Pourquoi alors, les New-Yorkais semblent-ils avoir un tel
engouement pour cet homme ?
Comment, est-il passé du statut d’outsider de la primaire
démocrate, derrière la grande favorite, Christine Quinn, la Porte-parole du
Conseil municipal, avocate, militante lesbienne et héritière du Maire sortant, le
milliardaire Michael Bloomberg, à celui de grand vainqueur,
désigné par 40% des démocrates New-Yorkais, quand Quinn n’en rassemble que la
moitié ?
Encore plus fort, à quelques semaines des échéances
électorales, Bill de Blasio est crédité dans les sondages de plus de 50 points
d’avances sur son adversaire républicain, Joseph Lhota.
Comment donc, expliquer pareil ascension fulgurante ?
La potion magique du candidat démocrate comprend deux
ingrédients : sa famille et ses idées.
Sa famille d’abord, symbole
de la diversité des New-Yorkais.
Prenez Bill, un quinquagénaire blanc, hétéro de 2 mètres, Chirlane McCray sa
femme de 6 ans son aîné, noire, poète et lesbienne, enfin Dante et Chiara deux
ados métisses arborant une impressionnante coupe afro, vous obtenez la Team de Blasio.
Ce curieux mélange familial a fait mouche auprès des
New-Yorkais.
Ce n’est d’ailleurs pas un homme qui semble être candidat
mais une famille, tant celle-ci prend une place importante dans la campagne.
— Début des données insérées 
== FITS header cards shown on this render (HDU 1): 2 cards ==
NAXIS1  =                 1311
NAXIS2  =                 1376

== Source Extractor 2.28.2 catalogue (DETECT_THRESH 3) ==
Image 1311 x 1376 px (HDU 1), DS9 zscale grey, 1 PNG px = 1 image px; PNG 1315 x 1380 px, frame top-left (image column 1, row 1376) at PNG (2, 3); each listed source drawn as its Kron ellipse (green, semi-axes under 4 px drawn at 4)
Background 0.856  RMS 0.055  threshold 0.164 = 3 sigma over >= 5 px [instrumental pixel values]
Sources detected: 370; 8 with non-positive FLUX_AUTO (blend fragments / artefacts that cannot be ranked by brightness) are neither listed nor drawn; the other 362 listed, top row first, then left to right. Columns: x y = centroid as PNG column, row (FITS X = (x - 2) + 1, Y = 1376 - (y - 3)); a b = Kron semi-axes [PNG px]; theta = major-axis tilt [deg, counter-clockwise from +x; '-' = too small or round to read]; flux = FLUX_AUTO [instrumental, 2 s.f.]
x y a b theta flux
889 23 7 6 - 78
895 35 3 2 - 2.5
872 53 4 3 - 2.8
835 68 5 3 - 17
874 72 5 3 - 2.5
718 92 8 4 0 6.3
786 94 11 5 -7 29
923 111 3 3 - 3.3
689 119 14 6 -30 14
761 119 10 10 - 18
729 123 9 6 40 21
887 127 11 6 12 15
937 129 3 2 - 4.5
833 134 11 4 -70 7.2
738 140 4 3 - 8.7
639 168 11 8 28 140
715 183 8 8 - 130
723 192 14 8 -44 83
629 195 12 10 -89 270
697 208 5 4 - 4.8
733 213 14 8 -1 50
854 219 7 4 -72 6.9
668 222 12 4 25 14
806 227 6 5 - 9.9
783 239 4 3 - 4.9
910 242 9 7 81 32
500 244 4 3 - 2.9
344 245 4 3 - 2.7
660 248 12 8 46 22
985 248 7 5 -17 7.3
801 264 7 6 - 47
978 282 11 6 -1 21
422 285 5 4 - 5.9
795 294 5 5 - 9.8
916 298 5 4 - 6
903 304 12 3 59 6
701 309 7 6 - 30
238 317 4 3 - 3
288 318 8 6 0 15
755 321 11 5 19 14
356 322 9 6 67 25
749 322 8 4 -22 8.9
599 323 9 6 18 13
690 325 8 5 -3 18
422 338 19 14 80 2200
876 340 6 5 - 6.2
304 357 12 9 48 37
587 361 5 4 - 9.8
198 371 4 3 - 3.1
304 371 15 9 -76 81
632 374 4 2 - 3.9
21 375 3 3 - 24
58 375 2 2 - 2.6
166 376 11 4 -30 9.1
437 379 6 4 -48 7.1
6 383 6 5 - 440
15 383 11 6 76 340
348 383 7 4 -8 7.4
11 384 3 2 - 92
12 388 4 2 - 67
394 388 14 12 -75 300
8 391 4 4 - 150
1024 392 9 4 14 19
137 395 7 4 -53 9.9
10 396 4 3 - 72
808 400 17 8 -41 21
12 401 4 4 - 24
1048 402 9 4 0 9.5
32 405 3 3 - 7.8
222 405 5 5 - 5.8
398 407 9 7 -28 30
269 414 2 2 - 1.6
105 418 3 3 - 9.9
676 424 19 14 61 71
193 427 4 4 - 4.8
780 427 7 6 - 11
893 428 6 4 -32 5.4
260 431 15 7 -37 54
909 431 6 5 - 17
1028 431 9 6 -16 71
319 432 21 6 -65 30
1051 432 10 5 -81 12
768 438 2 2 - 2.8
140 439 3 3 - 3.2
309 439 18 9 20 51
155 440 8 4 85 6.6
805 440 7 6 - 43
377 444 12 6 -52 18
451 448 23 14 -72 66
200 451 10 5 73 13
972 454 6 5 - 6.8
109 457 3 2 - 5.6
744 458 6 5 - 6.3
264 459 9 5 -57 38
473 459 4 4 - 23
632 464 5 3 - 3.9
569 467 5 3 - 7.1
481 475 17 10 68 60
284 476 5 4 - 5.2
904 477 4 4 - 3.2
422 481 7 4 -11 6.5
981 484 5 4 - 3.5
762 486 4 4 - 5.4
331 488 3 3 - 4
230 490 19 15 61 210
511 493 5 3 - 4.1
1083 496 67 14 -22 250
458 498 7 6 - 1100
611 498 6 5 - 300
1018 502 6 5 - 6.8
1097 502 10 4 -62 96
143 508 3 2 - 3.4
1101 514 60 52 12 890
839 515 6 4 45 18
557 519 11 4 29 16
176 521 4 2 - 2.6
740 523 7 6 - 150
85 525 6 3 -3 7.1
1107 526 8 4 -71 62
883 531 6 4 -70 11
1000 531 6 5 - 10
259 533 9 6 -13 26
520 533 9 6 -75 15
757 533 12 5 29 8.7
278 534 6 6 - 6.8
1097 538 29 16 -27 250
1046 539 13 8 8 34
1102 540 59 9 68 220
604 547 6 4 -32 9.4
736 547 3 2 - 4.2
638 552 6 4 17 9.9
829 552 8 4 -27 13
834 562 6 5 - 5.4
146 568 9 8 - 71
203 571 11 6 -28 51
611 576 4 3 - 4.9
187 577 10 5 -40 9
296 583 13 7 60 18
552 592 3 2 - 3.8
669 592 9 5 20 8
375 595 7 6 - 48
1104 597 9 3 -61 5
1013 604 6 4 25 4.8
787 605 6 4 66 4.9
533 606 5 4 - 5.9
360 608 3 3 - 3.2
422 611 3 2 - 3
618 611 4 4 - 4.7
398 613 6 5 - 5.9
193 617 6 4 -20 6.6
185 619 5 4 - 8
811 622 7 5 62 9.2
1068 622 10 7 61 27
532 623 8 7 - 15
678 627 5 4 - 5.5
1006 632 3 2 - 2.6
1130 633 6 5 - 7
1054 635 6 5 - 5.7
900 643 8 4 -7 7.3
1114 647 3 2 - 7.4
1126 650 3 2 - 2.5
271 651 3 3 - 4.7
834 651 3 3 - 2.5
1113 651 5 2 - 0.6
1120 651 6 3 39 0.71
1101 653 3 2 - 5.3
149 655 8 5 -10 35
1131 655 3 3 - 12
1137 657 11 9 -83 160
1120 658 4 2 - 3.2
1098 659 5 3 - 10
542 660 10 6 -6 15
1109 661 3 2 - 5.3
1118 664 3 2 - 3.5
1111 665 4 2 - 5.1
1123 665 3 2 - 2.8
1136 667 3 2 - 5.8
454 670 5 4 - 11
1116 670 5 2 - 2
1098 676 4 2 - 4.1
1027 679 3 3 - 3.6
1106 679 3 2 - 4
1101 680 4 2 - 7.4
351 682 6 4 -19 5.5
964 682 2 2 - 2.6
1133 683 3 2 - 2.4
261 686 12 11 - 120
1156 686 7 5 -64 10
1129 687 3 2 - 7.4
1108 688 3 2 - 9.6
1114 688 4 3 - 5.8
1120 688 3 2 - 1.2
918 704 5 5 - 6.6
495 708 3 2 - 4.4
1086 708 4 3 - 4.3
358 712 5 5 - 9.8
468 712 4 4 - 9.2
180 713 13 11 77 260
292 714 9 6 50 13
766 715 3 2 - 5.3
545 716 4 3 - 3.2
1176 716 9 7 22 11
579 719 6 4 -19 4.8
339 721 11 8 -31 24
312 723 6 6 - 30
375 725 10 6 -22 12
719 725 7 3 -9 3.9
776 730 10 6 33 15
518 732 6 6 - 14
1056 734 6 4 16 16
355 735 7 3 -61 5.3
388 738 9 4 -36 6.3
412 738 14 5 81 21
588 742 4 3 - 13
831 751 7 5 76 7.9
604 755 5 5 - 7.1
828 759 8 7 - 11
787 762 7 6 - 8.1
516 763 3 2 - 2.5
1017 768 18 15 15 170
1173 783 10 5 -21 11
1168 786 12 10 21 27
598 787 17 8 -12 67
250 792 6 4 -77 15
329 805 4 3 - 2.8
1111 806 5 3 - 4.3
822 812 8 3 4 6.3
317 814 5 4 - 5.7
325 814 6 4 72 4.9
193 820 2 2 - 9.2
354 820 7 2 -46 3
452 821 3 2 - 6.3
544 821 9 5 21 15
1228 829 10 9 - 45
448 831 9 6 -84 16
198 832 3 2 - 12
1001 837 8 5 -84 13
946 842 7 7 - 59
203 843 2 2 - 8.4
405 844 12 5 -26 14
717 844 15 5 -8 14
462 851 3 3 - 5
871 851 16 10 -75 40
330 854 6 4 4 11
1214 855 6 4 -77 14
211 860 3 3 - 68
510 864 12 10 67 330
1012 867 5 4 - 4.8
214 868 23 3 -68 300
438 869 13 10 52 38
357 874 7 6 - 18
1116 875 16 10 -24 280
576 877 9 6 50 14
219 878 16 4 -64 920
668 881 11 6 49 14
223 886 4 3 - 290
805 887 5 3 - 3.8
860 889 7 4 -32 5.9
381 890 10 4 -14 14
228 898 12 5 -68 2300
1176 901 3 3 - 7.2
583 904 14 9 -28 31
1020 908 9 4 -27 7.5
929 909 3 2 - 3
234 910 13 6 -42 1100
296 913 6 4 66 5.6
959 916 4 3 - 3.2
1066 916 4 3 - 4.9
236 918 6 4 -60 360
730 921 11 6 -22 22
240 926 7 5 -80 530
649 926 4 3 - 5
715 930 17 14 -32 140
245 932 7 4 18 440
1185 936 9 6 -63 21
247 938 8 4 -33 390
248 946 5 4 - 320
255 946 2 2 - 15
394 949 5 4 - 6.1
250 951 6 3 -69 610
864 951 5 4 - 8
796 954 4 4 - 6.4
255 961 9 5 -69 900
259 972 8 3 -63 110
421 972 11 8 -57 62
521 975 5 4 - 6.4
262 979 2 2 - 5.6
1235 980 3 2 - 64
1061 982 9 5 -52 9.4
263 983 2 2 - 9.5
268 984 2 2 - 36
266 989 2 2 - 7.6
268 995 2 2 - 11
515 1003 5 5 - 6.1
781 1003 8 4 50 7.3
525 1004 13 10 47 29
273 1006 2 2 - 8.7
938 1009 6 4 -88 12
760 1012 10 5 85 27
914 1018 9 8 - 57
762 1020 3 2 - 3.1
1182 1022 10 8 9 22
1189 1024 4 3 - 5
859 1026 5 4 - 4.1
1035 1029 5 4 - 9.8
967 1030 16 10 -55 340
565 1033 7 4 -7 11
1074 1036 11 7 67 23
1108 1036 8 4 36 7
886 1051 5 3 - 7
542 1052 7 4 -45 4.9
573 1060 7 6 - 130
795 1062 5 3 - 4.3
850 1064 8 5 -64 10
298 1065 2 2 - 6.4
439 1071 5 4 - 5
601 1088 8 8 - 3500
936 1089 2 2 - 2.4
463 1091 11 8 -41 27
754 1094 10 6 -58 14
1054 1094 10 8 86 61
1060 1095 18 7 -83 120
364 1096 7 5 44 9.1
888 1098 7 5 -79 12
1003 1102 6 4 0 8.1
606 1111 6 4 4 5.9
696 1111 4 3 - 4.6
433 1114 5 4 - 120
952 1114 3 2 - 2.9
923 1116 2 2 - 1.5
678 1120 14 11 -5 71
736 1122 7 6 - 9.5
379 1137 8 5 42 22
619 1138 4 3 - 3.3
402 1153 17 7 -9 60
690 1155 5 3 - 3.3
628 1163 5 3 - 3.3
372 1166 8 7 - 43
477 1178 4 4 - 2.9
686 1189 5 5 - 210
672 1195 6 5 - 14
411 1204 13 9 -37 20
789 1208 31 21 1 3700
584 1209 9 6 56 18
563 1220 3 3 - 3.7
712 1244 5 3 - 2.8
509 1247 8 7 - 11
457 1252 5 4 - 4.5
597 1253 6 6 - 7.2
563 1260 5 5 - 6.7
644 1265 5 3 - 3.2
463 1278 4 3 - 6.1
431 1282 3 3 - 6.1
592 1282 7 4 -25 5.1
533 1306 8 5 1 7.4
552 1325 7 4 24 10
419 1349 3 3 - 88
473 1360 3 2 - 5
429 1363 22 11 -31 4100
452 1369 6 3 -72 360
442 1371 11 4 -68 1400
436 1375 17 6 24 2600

Au
point, d’être taxé par ses adversaires d’instrumentaliser celle-ci, Bill de
Blasio joue à fond la carte de la famille américaine New-Yorkaise moderne.
Le véritable déclencheur de la soudaine ascension du
candidat est l’intervention de son fils de 15 ans, dans une vidéo
de campagne de 30 secondes, vue près de 300 000 fois sur internet.
Symbole d’un New-York jeune et métissé, le jeune homme, expliquant face caméra pourquoi son père est « le seul » qui mettra fin
aux méthodes policières « qui visent de manière injuste les personnes de
couleur », a déclenché une vague de sympathie.
Au fil de la campagne, c’est l’épouse du candidat qui s’est
également affirmée. Connue pour son activisme en faveur des femmes et des
homosexuels, celle-ci avait fait son coming-out en 1979 dans un magazine
afro-américain. C’est en 1991 qu’elle rencontre celui qui deviendra son mari,
alors qu’ils travaillent tout deux au sein de l’équipe de David Dinkins, le
premier maire afro-américain de New York. L’engagement de Chirlane au côté de
son mari a été déterminant vis-à-vis de l'électorat féminin et du vote gay.
Enfin, Bill de Blasio lui-même, Warren Wilhelm Jr, de son nom de
naissance, a des origines allemandes de par son père et italiennes de par sa mère qu’il
a perdu en 2007 et dont il a pris le nom de jeune fille. Son père qui a perdu
une jambe lors de la Seconde
guerre mondiale puis a été soupçonné pendant la chasse aux
sorcières de McCarthy, est tombé dans l’alcool avant de mettre fin à ses jours lorsque
son fils avait 18 ans.
Bill de Blasio c’est
aussi des idées et un discours, celui d’une gauche décomplexée.
A gauche de la gauche on pourrait même classer Bill de
Blasio comme révolutionnaire aux Etats-Unis.
Voyage de noce à Cuba et intérêt non dissimulé pour la
révolution sandiniste au Nicaragua, Bill de Blasio est dépeint par son
adversaire républicain comme un dangereux gauchiste passionné par l’Amérique
latine.
Devenu le héraut des petites gens, fustigeant tout au long
de sa campagne un New-York à deux vitesses et cognant sur le bilan du Maire
sortant, il accuse ce dernier d’avoir laissé se creuser les inégalités,
préférant construire des pistes cyclables et des zones piétonnes.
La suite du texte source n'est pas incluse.